■ **Task requirements**:
1. In the notebook template, repeat the passage word for word, starting at the words "### 🧪 Unit Test: Component" and stopping after "functionality] in isolation.".
2. Answer these questions from the notebook template:
(a) What value is given for "grade_id" in the implementation section's nbgrader line?
(b) Which exception does the "__init__" method raise, and with what message?
(c) How many points does the nbgrader line for the test section assign?

■ **Selection**:
E. Implementation Sections

# %% [markdown]
"""
## Step N: [Component Name]

### Mathematical Foundation
Mathematical explanation with formulas and intuition.

### Implementation Strategy
Step-by-step approach to building the component.
"""

# %% nbgrader={"grade": false, "grade_id": "component-implementation", "locked": false, "schema_version": 3, "solution": true, "task": false}
#| export
class ComponentName:
    """
    Brief description of the component.
    
    TODO: Student implementation guidance
    
    APPROACH:
    1. [First step with specific guidance]
    2. [Second step with specific guidance]
    3. [Third step with specific guidance]
    
    EXAMPLE:
    Input: [concrete example]
    Expected: [concrete expected output]
    """
    def __init__(self, parameter1, parameter2):
        ### BEGIN SOLUTION
        # Complete implementation (hidden from students)
        ### END SOLUTION
        raise NotImplementedError("Student implementation required")

F. Test Functions

# %% [markdown]
"""
### 🧪 Unit Test: Component Name

**Description**: Brief explanation of what is tested

**This is a unit test** - it tests [specific functionality] in isolation.
"""

# %% nbgrader={"grade": true, "grade_id": "test-component", "locked": true, "points": 10, "schema_version": 3, "solution": false, "task": false}
def test_component_function():
    """Test the component functionality."""
    print("🔬 Unit Test: Component Function...")
    
    # Test implementation
    try:
        # Test logic
        assert condition, "Error message"
        print("✅ Component test works")
        print("📈 Progress: Component ✓")
        return True
    except Exception as e:
        print(f"❌ Component test failed: {e}")

■ **Recorded information**:
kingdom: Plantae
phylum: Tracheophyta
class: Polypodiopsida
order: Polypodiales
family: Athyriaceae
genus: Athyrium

■ **The responses**:
1.
### 🧪 Unit Test: Component Name

**Description**: Brief explanation of what is tested

**This is a unit test** - it tests [specific functionality] in isolation.

2.
(a) "component-implementation"
(b) NotImplementedError, with the message "Student implementation required"
(c) 10